• _Provided text_
[Start of section]
Sprout Those Seeds
Seeds germinate best in a warm, humid, environment. If you are starting seeds indoors, cover your containers with plastic to create a mini greenhouse. Avoid letting the seeds dry out by using a clear plastic bag or kitchen plastic wrap. If your "greenhouse" starts fogging up, air it out by briefly opening it up. Use the top of the refrigerator, water heater, or clothes dryer to add the warmth that your seeds need to germinate.
At the first sign of green, remove the plastic to allow your seedlings fresh air. To keep the soil moist without damaging the fragile seedlings, set your seed tray on top of several layers of wet newspaper which will allow the seedlings to wick up the water they need through the drainage holes in the bottom of the containers.
If you have problems with "damping off" which is caused by fungus, try a small fan to gently circulate the air around your seedlings.
Make your own Compost
Compost is the all-purpose soil amendment for improving every type from heavy clay to sandy soil. It even works as a loose-textured planting medium for container plants. Any raw material of plant origin is fair game for your compost pile. Avoid animal products (other than egg shells), oils and grease because they'll attract mice and other pests. The greater the variety of "stuff" you put into your compost heap, the better the finished product will be. Here are some ideas...
Aim for a balanced recipe of roughly one part "green" materials to four parts "brown" materials. In other words, alternate each four inch layer of straw or dry leaves with one inch of grass clippings or weeds. If your pile begins smelling of ammonia, there's too much green material or not enough air. Fluff it with a fork and add some more straw or leaves.
The most thrifty time of the day to water is at night or early in the morning when the temperatures are cooler. Then the plants can take up the water without the added stress of excessive heat and before it evaporates in the hot air.
Plants in containers can waste a lot of water. The confined roots can't stretch out so they are dependant on more frequent watering. To help your pots hold water, group containers together so they lose less moisture on the sides. Keep them out of drying winds and during hot spells, move the plants into a more shaded area which will also cut down on the amount of water needed.
Fertilizers By Land, Sea, and Sky!
Earthworm castings, fish emulsions, seaweed extracts, bat and seabird guanos are just some of the organic options available. Castings are the odorless excrement of the earthworm. They are unique in their versatility as fertilizers, soil amendments, and propagating mediums. Fish emulsions and seaweed extracts are byproducts from the sea which help build healthier soils by adding beneficial bacteria and other organisms. Guano is the Inca word for "droppings of seabirds". As it is used today, bat droppings collected from caves are also called guano. Prior to the chemical age, guano was considered an important source of concentrated fertilizer in this country. There are many sources for these easy-to-use organic fertilizers.
Improve Your Soil!
The most important way is to increase it's organic matter content. Organic composting decomposes into humus which is a wonderful soil additive. The basic principle is to feed the soil and let the soil feed the plants. Whether you garden indoors, outdoors, or both; humus will help you grow great plants.
Hot red pepper (specifically the McCormick brand) works better than standard chemical insecticides to protect many plants. Mix 2 tablespoons of red pepper and 6 drops of dishwashing detergent into a gallon of water. Let this mixture steep overnight and then spray.
Stop The Fungus Among Us!
Keep the overhead watering to a minimum. Instead water from below, which allows the plant to soak-up what it needs. Don't overdo it because diseases are encouraged by waterlogged soil. Your plant shouldn't be sitting in water for more than twelve hours. A good way to avoid over-watering is by using a drip irrigation system which can be adjusted to suit the plant's seasonal needs.
[End of section]
• _Provided records_
[Start of section]
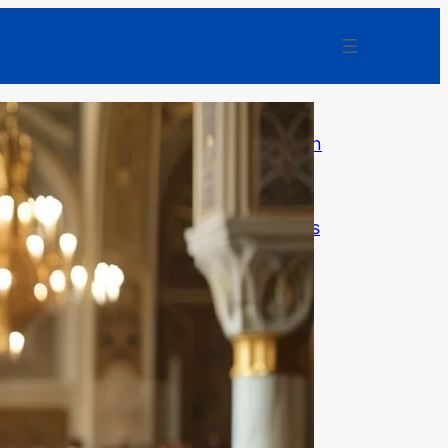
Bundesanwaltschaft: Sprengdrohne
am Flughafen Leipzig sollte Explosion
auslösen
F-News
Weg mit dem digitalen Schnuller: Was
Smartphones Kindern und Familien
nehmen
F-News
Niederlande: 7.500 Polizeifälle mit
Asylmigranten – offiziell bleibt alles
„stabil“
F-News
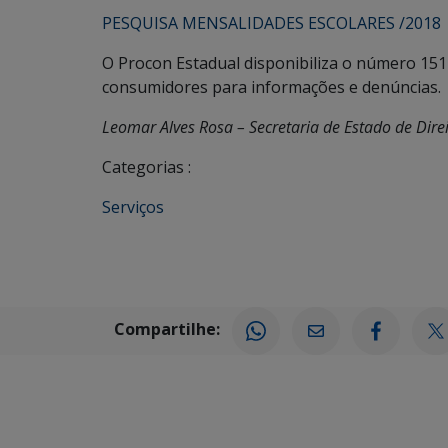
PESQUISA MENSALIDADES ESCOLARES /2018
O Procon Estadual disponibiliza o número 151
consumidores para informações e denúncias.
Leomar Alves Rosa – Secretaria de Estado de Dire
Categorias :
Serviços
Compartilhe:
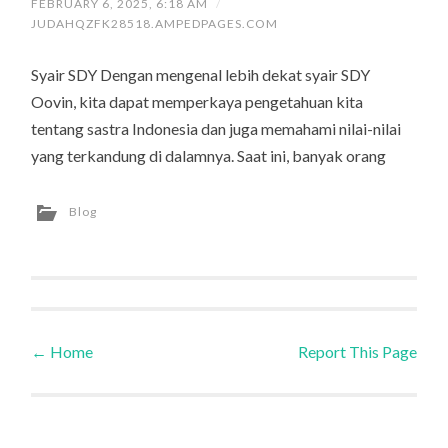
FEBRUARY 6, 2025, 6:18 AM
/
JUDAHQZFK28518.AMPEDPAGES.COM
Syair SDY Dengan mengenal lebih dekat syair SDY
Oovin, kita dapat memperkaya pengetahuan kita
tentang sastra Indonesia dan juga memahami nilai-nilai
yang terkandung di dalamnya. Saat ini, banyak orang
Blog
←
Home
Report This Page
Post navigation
[End of section]
• _Directions_
(a) Summarize the gardening tips in two sentences.
(b) From the gardening tips, extract the stretch from "Make your own" through "straw or leaves.", word for word.

• _Solutions to each task_
(a) The gardening tips advise germinating seeds in a warm, humid setting under plastic, removing the plastic at the first sign of green, and building compost from varied plant material in roughly one part green to four parts brown. They also recommend watering at night or early morning, using organic fertilizers such as earthworm castings, fish emulsions, seaweed extracts, and guano, increasing the soil's organic matter, spraying a red pepper mixture to protect plants, and keeping overhead watering to a minimum to prevent fungus.

(b)
Make your own Compost
Compost is the all-purpose soil amendment for improving every type from heavy clay to sandy soil. It even works as a loose-textured planting medium for container plants. Any raw material of plant origin is fair game for your compost pile. Avoid animal products (other than egg shells), oils and grease because they'll attract mice and other pests. The greater the variety of "stuff" you put into your compost heap, the better the finished product will be. Here are some ideas...
Aim for a balanced recipe of roughly one part "green" materials to four parts "brown" materials. In other words, alternate each four inch layer of straw or dry leaves with one inch of grass clippings or weeds. If your pile begins smelling of ammonia, there's too much green material or not enough air. Fluff it with a fork and add some more straw or leaves.